Given passage
_____

Google
 
Web www.EndTimesReport.com

 

11. Home-Built Items


Miles made this portable solar oven, which gets hot enough to cook food and even melt wax for candle making.

By Miles Stair

A half century ago, many farmsteads had specific tools for specific purposes. It was called efficiency. Most of those tools have disappeared, in many cases along with the reason for them. Now, we must often build our own specialized equipment. Fortunately, it is neither hard nor expensive, and the end result is vastly increased utility and efficiency.


In hard times, canning fruit juices will be necessary. Commercial products might not be available nor their purity reliably. Home canned fruit juice retains the vitamins and minerals, and thus health is more easily maintained. How soon has modern society forgotten the cause of rickets and scurvy!

To can large quantities of juice, one needs to have a safe, fast, food chopper, a filter bucket (on left, second photo below), a sediment bucket (on right, second photo below), and ideally a bottom draw bottling tank (tall tank in center) and a proper valve (right photo below),  may be heated over a kerosene stove. With this equipment, dozens of quarts of fruit juices may be easily and safely canned in a day.

 

 

Large quantities of applesauce and berry juice can be processed with the use of a Squeezo strainer and the proper filter cone.  Apples need only be chopped into quarters with a home made chopper (left, above), boiled for 15 minutes, cooled, then run through the Squeezo strainer - the peels come out the end, separated from the sauce. The applesauce can then be kept hot in the bottling tank over a kerosene stove (3rd and 4th photos above), and poured directly from the bottling tank directly into pre-heated canning jars.


Processing and canning large quantities of foods puts a strain on any modern kitchen - they were not designed for such purposes. It is much more convenient to do the work where the area can be hosed down and spills or messes don't damage delicate modern floors or counters. It may all be done outside on a patio or in a garage, using kerosene cookers as the heat source. Kerosene stoves are extremely reliable and inexpensive to use, plus they provide a marvelous freedom from the electric or natural gas grid systems. But the kerosene cookers are not strong enough to support heavy canners. The best idea is to build a sturdy, steel cooking stand which fits over the kerosene stove and supports all the weight itself.


To protect our electronic equipment, Faraday cages stop electromagnetic pulse (EMP) resulting from nuclear explosions or Coronal Mass Ejections (CME's), also known as solar flares. It is very easy to make Faraday cages from aluminum foil or sheets of Mylar, store the equipment in them, and know that when we need that equipment it will actually work.

Charging or operating small appliances from a 12 volt RV battery is possible using a home built pig tail with battery post clamps as an external cigarette lighter socket (bottom of photo). Then a small battery adaptor (top of photo), such as a Recotron AD 61, can be plugged into the lighter socket and the proper voltage selected to run or recharge many small appliances.

 

To keep ourselves in life saving fresh water, we can build water collection, storage and delivery systems for our homes, as detailed in my booklet "Rainwater Collection." But what of our domestic livestock and pets? They too need a reliable, independent source of water, and it is relatively easy to build a gravity flow chicken or stock watering system for them.

Solar ovens or melters are extremely efficient and easy to use for about 7 months a year - spring through autumn. My solar oven is used mostly to melt wax for making candles, but by removing the wax melting tray it can also cook food just like a slow cooker and even bake bread. It reaches 220 F. within 2 hours of placement toward the sun, and if turned and oriented toward the sun again, will ultimately reach about 300 F - enough to bake bread. Solar ovens are totally passive, last for many years, and can be used without attracting attention from passers by. Anyone with carpentry skills can make a portable solar oven, and even if used for nothing other than making candles, they are extremely worthwhile.

_____

Data records
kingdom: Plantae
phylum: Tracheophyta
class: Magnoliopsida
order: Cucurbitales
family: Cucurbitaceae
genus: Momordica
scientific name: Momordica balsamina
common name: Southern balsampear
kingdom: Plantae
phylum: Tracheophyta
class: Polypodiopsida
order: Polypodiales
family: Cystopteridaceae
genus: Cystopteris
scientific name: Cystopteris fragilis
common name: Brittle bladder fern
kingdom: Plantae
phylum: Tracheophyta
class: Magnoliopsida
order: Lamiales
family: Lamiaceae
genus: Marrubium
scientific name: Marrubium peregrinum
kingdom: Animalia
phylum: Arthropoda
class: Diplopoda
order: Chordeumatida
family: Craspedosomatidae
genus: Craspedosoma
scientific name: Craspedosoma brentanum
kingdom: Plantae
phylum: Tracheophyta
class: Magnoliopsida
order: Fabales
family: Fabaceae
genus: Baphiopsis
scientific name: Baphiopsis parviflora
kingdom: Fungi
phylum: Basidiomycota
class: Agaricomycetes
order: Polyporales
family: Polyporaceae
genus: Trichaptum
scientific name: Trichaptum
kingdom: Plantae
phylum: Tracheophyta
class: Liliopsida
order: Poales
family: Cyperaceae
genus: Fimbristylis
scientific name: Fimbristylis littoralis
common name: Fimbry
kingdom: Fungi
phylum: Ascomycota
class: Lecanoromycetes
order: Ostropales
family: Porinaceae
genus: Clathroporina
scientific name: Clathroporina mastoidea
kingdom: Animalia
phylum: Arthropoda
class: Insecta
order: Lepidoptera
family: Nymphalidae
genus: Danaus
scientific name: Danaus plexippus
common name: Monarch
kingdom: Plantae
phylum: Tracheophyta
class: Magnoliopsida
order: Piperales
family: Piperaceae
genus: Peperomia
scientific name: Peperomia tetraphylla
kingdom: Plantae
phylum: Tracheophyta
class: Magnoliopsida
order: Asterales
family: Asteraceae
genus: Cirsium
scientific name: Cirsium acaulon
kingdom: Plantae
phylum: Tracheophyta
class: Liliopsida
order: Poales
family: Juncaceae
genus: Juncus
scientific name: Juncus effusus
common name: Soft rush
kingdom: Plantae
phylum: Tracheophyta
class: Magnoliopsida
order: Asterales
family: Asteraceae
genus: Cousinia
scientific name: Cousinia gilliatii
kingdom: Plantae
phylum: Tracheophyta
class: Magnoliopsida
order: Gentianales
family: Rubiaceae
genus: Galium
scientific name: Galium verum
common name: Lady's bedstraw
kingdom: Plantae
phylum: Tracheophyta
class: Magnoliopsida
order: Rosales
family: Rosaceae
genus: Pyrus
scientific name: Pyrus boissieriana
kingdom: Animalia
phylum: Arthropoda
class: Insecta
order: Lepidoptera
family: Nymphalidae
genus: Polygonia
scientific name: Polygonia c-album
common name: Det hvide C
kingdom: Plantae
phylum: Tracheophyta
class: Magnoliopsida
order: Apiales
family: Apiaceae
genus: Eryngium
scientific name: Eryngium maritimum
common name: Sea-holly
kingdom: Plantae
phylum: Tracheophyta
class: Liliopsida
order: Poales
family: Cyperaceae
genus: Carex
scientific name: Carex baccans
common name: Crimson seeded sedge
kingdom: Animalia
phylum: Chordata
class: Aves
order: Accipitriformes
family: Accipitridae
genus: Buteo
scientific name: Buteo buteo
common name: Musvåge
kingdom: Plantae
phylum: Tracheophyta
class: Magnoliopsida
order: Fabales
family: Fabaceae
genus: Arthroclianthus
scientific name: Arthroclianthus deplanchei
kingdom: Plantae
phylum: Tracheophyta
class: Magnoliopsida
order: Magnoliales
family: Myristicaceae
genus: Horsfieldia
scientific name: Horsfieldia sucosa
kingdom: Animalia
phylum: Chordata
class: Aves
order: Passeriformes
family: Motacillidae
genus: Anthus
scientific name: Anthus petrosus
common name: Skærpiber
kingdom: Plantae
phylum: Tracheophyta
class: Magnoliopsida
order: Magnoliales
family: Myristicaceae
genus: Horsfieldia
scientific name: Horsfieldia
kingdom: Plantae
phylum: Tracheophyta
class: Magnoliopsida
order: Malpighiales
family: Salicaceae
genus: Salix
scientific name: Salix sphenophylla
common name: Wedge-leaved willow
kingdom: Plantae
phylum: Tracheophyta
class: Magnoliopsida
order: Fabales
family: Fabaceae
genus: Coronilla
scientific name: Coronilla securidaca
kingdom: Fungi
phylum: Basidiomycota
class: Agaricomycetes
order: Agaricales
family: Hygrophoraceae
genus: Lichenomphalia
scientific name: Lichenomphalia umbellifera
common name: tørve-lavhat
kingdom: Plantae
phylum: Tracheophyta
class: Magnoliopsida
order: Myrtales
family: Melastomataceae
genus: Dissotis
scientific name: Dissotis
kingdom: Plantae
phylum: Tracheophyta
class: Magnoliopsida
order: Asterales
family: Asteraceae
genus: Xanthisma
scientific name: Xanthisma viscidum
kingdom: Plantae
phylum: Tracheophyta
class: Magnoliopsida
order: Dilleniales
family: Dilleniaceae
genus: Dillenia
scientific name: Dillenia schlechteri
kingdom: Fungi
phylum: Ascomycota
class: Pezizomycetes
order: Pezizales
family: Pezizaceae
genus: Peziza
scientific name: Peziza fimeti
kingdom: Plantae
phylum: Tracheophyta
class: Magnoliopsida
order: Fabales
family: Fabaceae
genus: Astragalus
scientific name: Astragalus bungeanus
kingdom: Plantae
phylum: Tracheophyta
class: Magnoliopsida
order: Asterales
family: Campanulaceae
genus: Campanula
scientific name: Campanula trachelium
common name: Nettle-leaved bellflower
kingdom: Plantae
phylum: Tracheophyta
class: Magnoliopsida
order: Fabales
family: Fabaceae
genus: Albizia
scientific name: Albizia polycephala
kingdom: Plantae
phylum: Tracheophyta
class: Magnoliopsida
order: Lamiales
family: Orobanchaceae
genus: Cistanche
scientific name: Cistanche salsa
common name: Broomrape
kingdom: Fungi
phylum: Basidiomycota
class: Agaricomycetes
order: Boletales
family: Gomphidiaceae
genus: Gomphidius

_____

Exercise instructions
In the article on home-built items, what temperature does the solar oven reach within 2 hours of being placed toward the sun? The data comes from a separate source unrelated to this text.

Answer to the exercise
220 F.